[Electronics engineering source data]
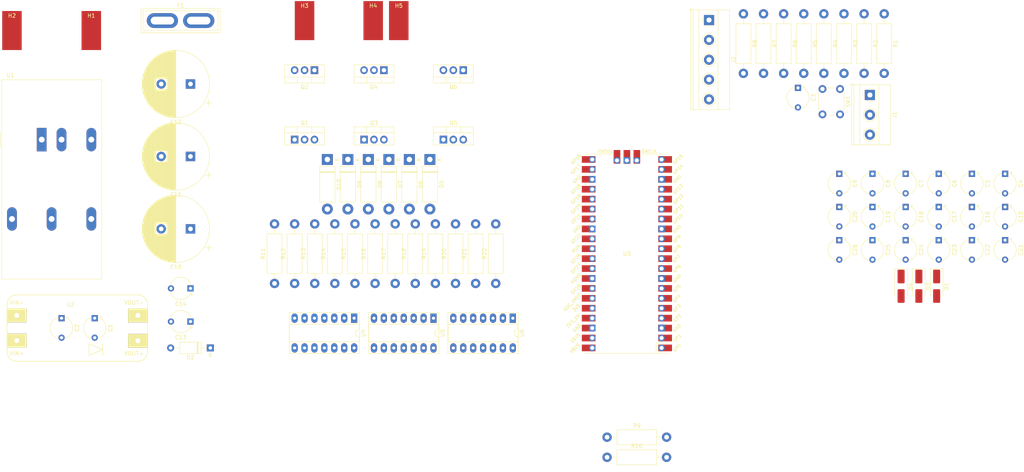
<source format=kicad_pcb>
(kicad_pcb (version 20221018) (generator pcbnew)

  (general
    (thickness 1.6)
  )

  (paper "A4")
  (layers
    (0 "F.Cu" signal)
    (31 "B.Cu" signal)
    (32 "B.Adhes" user "B.Adhesive")
    (33 "F.Adhes" user "F.Adhesive")
    (34 "B.Paste" user)
    (35 "F.Paste" user)
    (36 "B.SilkS" user "B.Silkscreen")
    (37 "F.SilkS" user "F.Silkscreen")
    (38 "B.Mask" user)
    (39 "F.Mask" user)
    (40 "Dwgs.User" user "User.Drawings")
    (41 "Cmts.User" user "User.Comments")
    (42 "Eco1.User" user "User.Eco1")
    (43 "Eco2.User" user "User.Eco2")
    (44 "Edge.Cuts" user)
    (45 "Margin" user)
    (46 "B.CrtYd" user "B.Courtyard")
    (47 "F.CrtYd" user "F.Courtyard")
    (48 "B.Fab" user)
    (49 "F.Fab" user)
    (50 "User.1" user)
    (51 "User.2" user)
    (52 "User.3" user)
    (53 "User.4" user)
    (54 "User.5" user)
    (55 "User.6" user)
    (56 "User.7" user)
    (57 "User.8" user)
    (58 "User.9" user)
  )

  (setup
    (pad_to_mask_clearance 0)
    (pcbplotparams
      (layerselection 0x00010fc_ffffffff)
      (plot_on_all_layers_selection 0x0000000_00000000)
      (disableapertmacros false)
      (usegerberextensions false)
      (usegerberattributes true)
      (usegerberadvancedattributes true)
      (creategerberjobfile true)
      (dashed_line_dash_ratio 12.000000)
      (dashed_line_gap_ratio 3.000000)
      (svgprecision 4)
      (plotframeref false)
      (viasonmask false)
      (mode 1)
      (useauxorigin false)
      (hpglpennumber 1)
      (hpglpenspeed 20)
      (hpglpendiameter 15.000000)
      (dxfpolygonmode true)
      (dxfimperialunits true)
      (dxfusepcbnewfont true)
      (psnegative false)
      (psa4output false)
      (plotreference true)
      (plotvalue true)
      (plotinvisibletext false)
      (sketchpadsonfab false)
      (subtractmaskfromsilk false)
      (outputformat 1)
      (mirror false)
      (drillshape 1)
      (scaleselection 1)
      (outputdirectory "")
    )
  )

  (net 0 "")
  (net 1 "GND")
  (net 2 "+5V")
  (net 3 "THROTTLE")
  (net 4 "+12V")
  (net 5 "/gate/GND")
  (net 6 "Net-(D1-K)")
  (net 7 "COM_A")
  (net 8 "V_RAW")
  (net 9 "Net-(D3-K)")
  (net 10 "COM_B")
  (net 11 "Net-(D4-K)")
  (net 12 "COM_C")
  (net 13 "DRV_AH")
  (net 14 "DRV_AL")
  (net 15 "DRV_BH")
  (net 16 "DRV_BL")
  (net 17 "DRV_CH")
  (net 18 "DRV_CL")
  (net 19 "Net-(F1-Pad1)")
  (net 20 "Net-(J1-Pin_2)")
  (net 21 "Net-(J2-Pin_3)")
  (net 22 "Net-(J2-Pin_4)")
  (net 23 "Net-(J2-Pin_5)")
  (net 24 "Net-(Q1-G)")
  (net 25 "Net-(Q2-G)")
  (net 26 "Net-(Q3-G)")
  (net 27 "Net-(Q4-G)")
  (net 28 "Net-(Q5-G)")
  (net 29 "Net-(Q6-G)")
  (net 30 "HALL_C")
  (net 31 "HALL_B")
  (net 32 "HALL_A")
  (net 33 "VSENSE")
  (net 34 "Net-(U3-RUN)")
  (net 35 "unconnected-(U1-TRIM-Pad4)")
  (net 36 "unconnected-(U1-ON{slash}~{OFF}-Pad6)")
  (net 37 "unconnected-(U3-GP0-Pad1)")
  (net 38 "unconnected-(U3-GP1-Pad2)")
  (net 39 "unconnected-(U3-GND-Pad3)")
  (net 40 "unconnected-(U3-GP2-Pad4)")
  (net 41 "unconnected-(U3-GP3-Pad5)")
  (net 42 "unconnected-(U3-GP4-Pad6)")
  (net 43 "unconnected-(U3-GP5-Pad7)")
  (net 44 "unconnected-(U3-GND-Pad8)")
  (net 45 "unconnected-(U3-GP6-Pad9)")
  (net 46 "unconnected-(U3-GP7-Pad10)")
  (net 47 "unconnected-(U3-GP8-Pad11)")
  (net 48 "unconnected-(U3-GP9-Pad12)")
  (net 49 "unconnected-(U3-GND-Pad13)")
  (net 50 "unconnected-(U3-GP10-Pad14)")
  (net 51 "unconnected-(U3-GP11-Pad15)")
  (net 52 "unconnected-(U3-GP12-Pad16)")
  (net 53 "unconnected-(U3-GND-Pad18)")
  (net 54 "CTRL_AH")
  (net 55 "CTRL_AL")
  (net 56 "unconnected-(U3-GND-Pad23)")
  (net 57 "CTRL_BH")
  (net 58 "CTRL_BL")
  (net 59 "CTRL_CH")
  (net 60 "CTRL_CL")
  (net 61 "unconnected-(U3-GND-Pad28)")
  (net 62 "unconnected-(U3-GP22-Pad29)")
  (net 63 "unconnected-(U3-GP26-Pad31)")
  (net 64 "unconnected-(U3-ADC_VREF-Pad35)")
  (net 65 "unconnected-(U3-3V3(OUT)-Pad36)")
  (net 66 "unconnected-(U3-3V3_EN-Pad37)")
  (net 67 "unconnected-(U3-GND-Pad38)")
  (net 68 "unconnected-(U3-VBUS-Pad40)")
  (net 69 "unconnected-(U4-COM-Pad2)")
  (net 70 "unconnected-(U4-NC-Pad4)")
  (net 71 "unconnected-(U4-NC-Pad8)")
  (net 72 "unconnected-(U4-SD-Pad11)")
  (net 73 "unconnected-(U4-VSS-Pad13)")
  (net 74 "unconnected-(U4-NC-Pad14)")
  (net 75 "unconnected-(U5-COM-Pad2)")
  (net 76 "unconnected-(U5-NC-Pad4)")
  (net 77 "unconnected-(U5-NC-Pad8)")
  (net 78 "unconnected-(U5-SD-Pad11)")
  (net 79 "unconnected-(U5-VSS-Pad13)")
  (net 80 "unconnected-(U5-NC-Pad14)")
  (net 81 "unconnected-(U6-COM-Pad2)")
  (net 82 "unconnected-(U6-NC-Pad4)")
  (net 83 "unconnected-(U6-NC-Pad8)")
  (net 84 "unconnected-(U6-SD-Pad11)")
  (net 85 "unconnected-(U6-VSS-Pad13)")
  (net 86 "unconnected-(U6-NC-Pad14)")

  (footprint "Connector_Wire:SolderWirePad_1x01_SMD_5x10mm" (layer "F.Cu") (at 124.46 48.26))

  (footprint "Diode_SMD:D_SMA_Handsoldering" (layer "F.Cu") (at 262.195 116.29 -90))

  (footprint "Package_TO_SOT_THT:TO-220-3_Vertical" (layer "F.Cu") (at 135.89 78.74))

  (footprint "Capacitor_THT:CP_Radial_Tantal_D5.5mm_P5.00mm" (layer "F.Cu") (at 279.725 87.495 -90))

  (footprint "Connector_Wire:SolderWirePad_1x01_SMD_5x10mm" (layer "F.Cu") (at 25.4 50.8))

  (footprint "Package_DIP:DIP-14_W7.62mm_Socket_LongPads" (layer "F.Cu") (at 133.35 124.47 -90))

  (footprint "Diode_THT:D_5W_P12.70mm_Horizontal" (layer "F.Cu") (at 132.42 83.82 -90))

  (footprint "Capacitor_THT:CP_Radial_Tantal_D5.5mm_P5.00mm" (layer "F.Cu") (at 71.12 125.33 180))

  (footprint "Connector_Wire:SolderWirePad_1x01_SMD_5x10mm" (layer "F.Cu") (at 117.91 48.26))

  (footprint "Capacitor_THT:CP_Radial_D17.0mm_P7.50mm" (layer "F.Cu") (at 71.12 83.05 180))

  (footprint "Resistor_THT:R_Axial_DIN0411_L9.9mm_D3.6mm_P15.24mm_Horizontal" (layer "F.Cu") (at 233.32 46.53 -90))

  (footprint "Package_TO_SOT_THT:TO-220-3_Vertical" (layer "F.Cu") (at 120.65 60.96 180))

  (footprint "Diode_THT:D_A-405_P10.16mm_Horizontal" (layer "F.Cu") (at 76.2 132.08 180))

  (footprint "Resistor_THT:R_Axial_DIN0411_L9.9mm_D3.6mm_P15.24mm_Horizontal" (layer "F.Cu") (at 248.77 46.53 -90))

  (footprint "TerminalBlock_Phoenix:TerminalBlock_Phoenix_MKDS-1,5-3-5.08_1x03_P5.08mm_Horizontal" (layer "F.Cu") (at 245.11 67.31 -90))

  (footprint "Capacitor_THT:CP_Radial_Tantal_D5.5mm_P5.00mm" (layer "F.Cu") (at 245.765 87.495 -90))

  (footprint "Resistor_THT:R_Axial_DIN0411_L9.9mm_D3.6mm_P15.24mm_Horizontal" (layer "F.Cu") (at 133.84 115.57 90))

  (footprint "Resistor_THT:R_Axial_DIN0411_L9.9mm_D3.6mm_P15.24mm_Horizontal" (layer "F.Cu") (at 113.24 115.57 90))

  (footprint "Capacitor_THT:CP_Radial_Tantal_D5.5mm_P5.00mm" (layer "F.Cu") (at 237.275 95.985 -90))

  (footprint "TerminalBlock_Phoenix:TerminalBlock_Phoenix_MKDS-1,5-5-5.08_1x05_P5.08mm_Horizontal" (layer "F.Cu") (at 203.91 48.12 -90))

  (footprint "Resistor_THT:R_Axial_DIN0411_L9.9mm_D3.6mm_P15.24mm_Horizontal" (layer "F.Cu") (at 228.17 46.53 -90))

  (footprint "Capacitor_THT:CP_Radial_Tantal_D5.5mm_P5.00mm" (layer "F.Cu") (at 271.235 104.475 -90))

  (footprint "Diode_THT:D_5W_P12.70mm_Horizontal" (layer "F.Cu") (at 106.17 83.82 -90))

  (footprint "Converter_DCDC:Converter_DCDC_TRACO_TEN20-xxxx_THT" (layer "F.Cu") (at 33.02 78.74))

  (footprint "Capacitor_THT:CP_Radial_Tantal_D5.5mm_P5.00mm" (layer "F.Cu") (at 254.255 95.985 -90))

  (footprint "Package_TO_SOT_THT:TO-220-3_Vertical" (layer "F.Cu") (at 102.87 60.96 180))

  (footprint "Diode_THT:D_5W_P12.70mm_Horizontal" (layer "F.Cu") (at 116.67 83.82 -90))

  (footprint "Resistor_THT:R_Axial_DIN0411_L9.9mm_D3.6mm_P15.24mm_Horizontal" (layer "F.Cu") (at 108.09 115.57 90))

  (footprint "Package_TO_SOT_THT:TO-220-3_Vertical" (layer "F.Cu") (at 140.97 60.96 180))

  (footprint "Capacitor_THT:CP_Radial_Tantal_D5.5mm_P5.00mm" (layer "F.Cu") (at 38.1 124.46 -90))

  (footprint "Capacitor_THT:CP_Radial_Tantal_D5.5mm_P5.00mm" (layer "F.Cu") (at 262.745 95.985 -90))

  (footprint "Package_TO_SOT_THT:TO-220-3_Vertical" (layer "F.Cu") (at 115.57 78.74))

  (footprint "Resistor_THT:R_Axial_DIN0411_L9.9mm_D3.6mm_P15.24mm_Horizontal" (layer "F.Cu") (at 123.54 115.57 90))

  (footprint "Capacitor_THT:CP_Radial_Tantal_D5.5mm_P5.00mm" (layer "F.Cu")
    (tstamp 72f9cb4d-b38d-4c6a-b469-12adb1d2dd1a)
    (at 262.745 104.475 -90)
    (descr "CP, Radial_Tantal series, Radial, pin pitch=5.00mm, , diameter=5.5mm, Tantal Electrolytic Capacitor, http://cdn-reichelt.de/documents/datenblatt/B300/TANTAL-TB-Serie%23.pdf")
    (tags "CP Radial_Tantal series Radial pin pitch 5.00mm  diameter 5.5mm Tantal Electrolytic Capacitor")
    (property "Sheetfile" "gate.kicad_sch")
    (property "Sheetname" "gate")
    (property "ki_description" "Unpolarized capacitor")
    (property "ki_keywords" "cap capacitor")
    (path "/23115657-cda4-42e9-bb2f-0c3de5d600e6/0caf9e6c-7abc-444b-b30a-dc2f6c430dff")
    (attr through_hole)
    (fp_text reference "C23" (at 2.5 -4 90) (layer "F.SilkS")
        (effects (font (size 1 1) (thickness 0.15)))
      (tstamp 129dd10f-0f1b-4283-a5ac-89035a619b36)
    )
    (fp_text value "100n" (at 2.5 4 90) (layer "F.Fab")
        (effects (font (size 1 1) (thickness 0.15)))
      (tstamp a14393c8-5864-48c7-aea0-4443a03f1e1e)
    )
    (fp_text user "${REFERENCE}" (at 2.5 0 90) (layer "F.Fab")
        (effects (font (size 1 1) (thickness 0.15)))
      (tstamp 20dd16a0-6017-4258-8fcc-2e1f3b195a34)
    )
    (fp_line (start -0.572262 -1.615) (end -0.022262 -1.615)
      (stroke (width 0.12) (type solid)) (layer "F.SilkS") (tstamp e0879d73-5bc7-4149-b862-8df733f8a8db))
    (fp_line (start -0.297262 -1.89) (end -0.297262 -1.34)
      (stroke (width 0.12) (type solid)) (layer "F.SilkS") (tstamp 386f2a9c-e00b-443e-b9f1-0f03370f6894))
    (fp_arc (start -0.167077 -1.06) (mid 2.5 -2.87) (end 5.167077 -1.06)
      (stroke (width 0.12) (type solid)) (layer "F.SilkS") (tstamp 0f046fb8-45d0-4898-8649-1ae5e764074e))
    (fp_arc (start 5.167077 1.06) (mid 2.5 2.87) (end -0.167077 1.06)
      (stroke (width 0.12) (type solid)) (layer "F.SilkS") (tstamp 7ccf0112-c5b2-4faa-998c-3e299409bb38))
    (fp_circle (center 2.5 0) (end 6.22 0)
      (stroke (width 0.05) (type solid)) (fill none) (layer "F.CrtYd") (tstamp 6813dac6-1499-4fc8-9525-86c3cfd9ed68))
    (fp_line (start 0.150869 -1.1975) (end 0.700869 -1.1975)
      (stro
... [305645 chars truncated]
</source>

• _What to work on_
Pictures are to be left out while the lines from the beginning of the records through the line with "(sketchpadsonfab false)" are copied word for word.

• _Solution to this problem_
<source format=kicad_pcb>
(kicad_pcb (version 20221018) (generator pcbnew)

  (general
    (thickness 1.6)
  )

  (paper "A4")
  (layers
    (0 "F.Cu" signal)
    (31 "B.Cu" signal)
    (32 "B.Adhes" user "B.Adhesive")
    (33 "F.Adhes" user "F.Adhesive")
    (34 "B.Paste" user)
    (35 "F.Paste" user)
    (36 "B.SilkS" user "B.Silkscreen")
    (37 "F.SilkS" user "F.Silkscreen")
    (38 "B.Mask" user)
    (39 "F.Mask" user)
    (40 "Dwgs.User" user "User.Drawings")
    (41 "Cmts.User" user "User.Comments")
    (42 "Eco1.User" user "User.Eco1")
    (43 "Eco2.User" user "User.Eco2")
    (44 "Edge.Cuts" user)
    (45 "Margin" user)
    (46 "B.CrtYd" user "B.Courtyard")
    (47 "F.CrtYd" user "F.Courtyard")
    (48 "B.Fab" user)
    (49 "F.Fab" user)
    (50 "User.1" user)
    (51 "User.2" user)
    (52 "User.3" user)
    (53 "User.4" user)
    (54 "User.5" user)
    (55 "User.6" user)
    (56 "User.7" user)
    (57 "User.8" user)
    (58 "User.9" user)
  )

  (setup
    (pad_to_mask_clearance 0)
    (pcbplotparams
      (layerselection 0x00010fc_ffffffff)
      (plot_on_all_layers_selection 0x0000000_00000000)
      (disableapertmacros false)
      (usegerberextensions false)
      (usegerberattributes true)
      (usegerberadvancedattributes true)
      (creategerberjobfile true)
      (dashed_line_dash_ratio 12.000000)
      (dashed_line_gap_ratio 3.000000)
      (svgprecision 4)
      (plotframeref false)
      (viasonmask false)
      (mode 1)
      (useauxorigin false)
      (hpglpennumber 1)
      (hpglpenspeed 20)
      (hpglpendiameter 15.000000)
      (dxfpolygonmode true)
      (dxfimperialunits true)
      (dxfusepcbnewfont true)
      (psnegative false)
      (psa4output false)
      (plotreference true)
      (plotvalue true)
      (plotinvisibletext false)
      (sketchpadsonfab false)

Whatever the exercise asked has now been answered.